Transcribe the full listing with no word altered.

*** Records for the task Section Begins ***

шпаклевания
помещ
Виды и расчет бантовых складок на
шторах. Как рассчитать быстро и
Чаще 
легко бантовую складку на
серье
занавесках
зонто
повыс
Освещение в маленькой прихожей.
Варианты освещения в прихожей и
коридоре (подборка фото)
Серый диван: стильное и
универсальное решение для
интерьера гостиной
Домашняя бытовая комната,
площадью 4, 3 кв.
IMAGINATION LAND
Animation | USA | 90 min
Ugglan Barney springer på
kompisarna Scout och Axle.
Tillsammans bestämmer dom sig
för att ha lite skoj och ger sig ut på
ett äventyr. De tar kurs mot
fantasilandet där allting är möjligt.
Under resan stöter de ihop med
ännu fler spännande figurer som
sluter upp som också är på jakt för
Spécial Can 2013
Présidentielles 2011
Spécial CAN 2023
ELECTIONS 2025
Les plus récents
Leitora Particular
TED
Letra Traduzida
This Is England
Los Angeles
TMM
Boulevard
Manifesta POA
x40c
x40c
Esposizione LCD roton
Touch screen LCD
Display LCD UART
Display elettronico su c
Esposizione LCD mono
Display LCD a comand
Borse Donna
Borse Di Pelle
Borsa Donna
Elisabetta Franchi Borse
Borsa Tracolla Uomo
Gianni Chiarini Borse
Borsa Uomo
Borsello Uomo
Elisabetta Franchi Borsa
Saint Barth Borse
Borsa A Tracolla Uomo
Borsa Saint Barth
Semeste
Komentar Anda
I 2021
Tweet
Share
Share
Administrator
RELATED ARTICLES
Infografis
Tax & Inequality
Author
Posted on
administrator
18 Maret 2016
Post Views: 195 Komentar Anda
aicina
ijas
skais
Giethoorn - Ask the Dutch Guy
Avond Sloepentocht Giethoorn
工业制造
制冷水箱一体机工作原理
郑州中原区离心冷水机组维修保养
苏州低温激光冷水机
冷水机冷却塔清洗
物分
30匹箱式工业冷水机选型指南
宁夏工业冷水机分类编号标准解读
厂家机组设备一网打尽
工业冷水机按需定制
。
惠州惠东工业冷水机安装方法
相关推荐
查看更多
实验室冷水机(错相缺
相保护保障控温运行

*** Records for the task Section Ends ***

# [Answer for the task]
шпаклевания
помещ
Виды и расчет бантовых складок на
шторах. Как рассчитать быстро и
Чаще 
легко бантовую складку на
серье
занавесках
зонто
повыс
Освещение в маленькой прихожей.
Варианты освещения в прихожей и
коридоре (подборка фото)
Серый диван: стильное и
универсальное решение для
интерьера гостиной
Домашняя бытовая комната,
площадью 4, 3 кв.
IMAGINATION LAND
Animation | USA | 90 min
Ugglan Barney springer på
kompisarna Scout och Axle.
Tillsammans bestämmer dom sig
för att ha lite skoj och ger sig ut på
ett äventyr. De tar kurs mot
fantasilandet där allting är möjligt.
Under resan stöter de ihop med
ännu fler spännande figurer som
sluter upp som också är på jakt för
Spécial Can 2013
Présidentielles 2011
Spécial CAN 2023
ELECTIONS 2025
Les plus récents
Leitora Particular
TED
Letra Traduzida
This Is England
Los Angeles
TMM
Boulevard
Manifesta POA
x40c
x40c
Esposizione LCD roton
Touch screen LCD
Display LCD UART
Display elettronico su c
Esposizione LCD mono
Display LCD a comand
Borse Donna
Borse Di Pelle
Borsa Donna
Elisabetta Franchi Borse
Borsa Tracolla Uomo
Gianni Chiarini Borse
Borsa Uomo
Borsello Uomo
Elisabetta Franchi Borsa
Saint Barth Borse
Borsa A Tracolla Uomo
Borsa Saint Barth
Semeste
Komentar Anda
I 2021
Tweet
Share
Share
Administrator
RELATED ARTICLES
Infografis
Tax & Inequality
Author
Posted on
administrator
18 Maret 2016
Post Views: 195 Komentar Anda
aicina
ijas
skais
Giethoorn - Ask the Dutch Guy
Avond Sloepentocht Giethoorn
工业制造
制冷水箱一体机工作原理
郑州中原区离心冷水机组维修保养
苏州低温激光冷水机
冷水机冷却塔清洗
物分
30匹箱式工业冷水机选型指南
宁夏工业冷水机分类编号标准解读
厂家机组设备一网打尽
工业冷水机按需定制
。
惠州惠东工业冷水机安装方法
相关推荐
查看更多
实验室冷水机(错相缺
相保护保障控温运行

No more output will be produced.